Use bullets if the answer has multiple points.
If the answer is longer than 3 sentences, provide a summary.
Answer ONLY with the facts listed in the list of sources provided in the context with the user query. 
Cite your source when you answer the question with the format [source-id].
If the answer is not contained within the context, respond with "I don't know."
"""

RAG_PROMPT = """
User Question: {user_query}
Context:
{context}
"""

Queries to try:
- "What problems are there with Surface devices?",
- "What sort of AWS problems have been reported?",
- "Are there any issues logged for Dell XPS laptops?"
- "Do we have more issues with MacBook Air computers or Dell XPS laptops?",
- "What issues do we have with dell xps laptops?",
- "What issues are for Dell XPS laptops and the user tried Win + Ctrl + Shift + B?",
- "How many tickets were logged and Incidents for Human Resources and low priority?",
- "Which Dell XPS issue does not mention Windows?",
- "What department had consultants with Login Issues?"


In [None]:
# answer is Human Resources
#user_query = "What department had consultants with Login Issues?"

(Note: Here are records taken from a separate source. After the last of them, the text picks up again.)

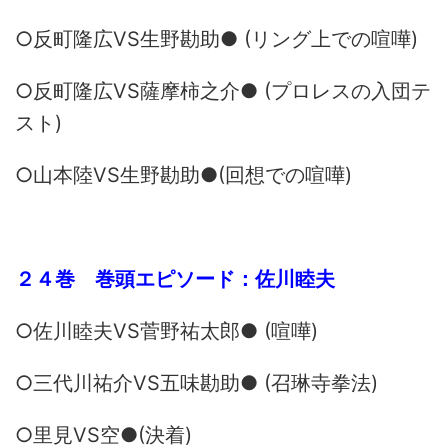
○反町隆広VS生野勘助● (リング上での喧嘩)
○反町隆広VS薩摩柿之介● (プロレスの入団テ
スト)
○山本陸VS生野勘助●(回想での喧嘩)
２４巻 巻頭エピソード：佐川睦夫
○佐川睦夫VS菅野祐太郎● (喧嘩)
○三代川祐介VS五味勘助● (召琳寺拳法)
○里見VS空●(決着)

# answer is 3 - won't get this one right
user_query = "How many tickets were logged and Incidents for Human Resources and low priority?" 

# Hybrid on:
context = do_search(user_query, use_hybrid=True, top_k=3)

# Hybrid off:
#context = do_search(user_query, use_hybrid=False, top_k=3)

In [None]:
agent = AzureOpenAIChatClient(credential=DefaultAzureCredential()).create_agent(
    instructions=SYSTEM_PROMPT,
    name="rag-agent"
)

Now call the LLM with the original user question and the search results

In [None]:
rag_context = RAG_PROMPT.format(
    user_query=user_query,
    context=context)

result = await agent.run(rag_context)
print(result.text)

Play around with the code above and try changing the following:
- top_k value - default is 3, but try more and less to see if there is a difference
- Hybrid - see if a hybrid search makes any difference
- user_query - try some of the other questions listed (or you own)

For Example - this query won't get a correct answer:
'''
user_query = "How many tickets were logged and Incidents for Human Resources and low priority?" 
'''

See if you can figure out why or how to fix it!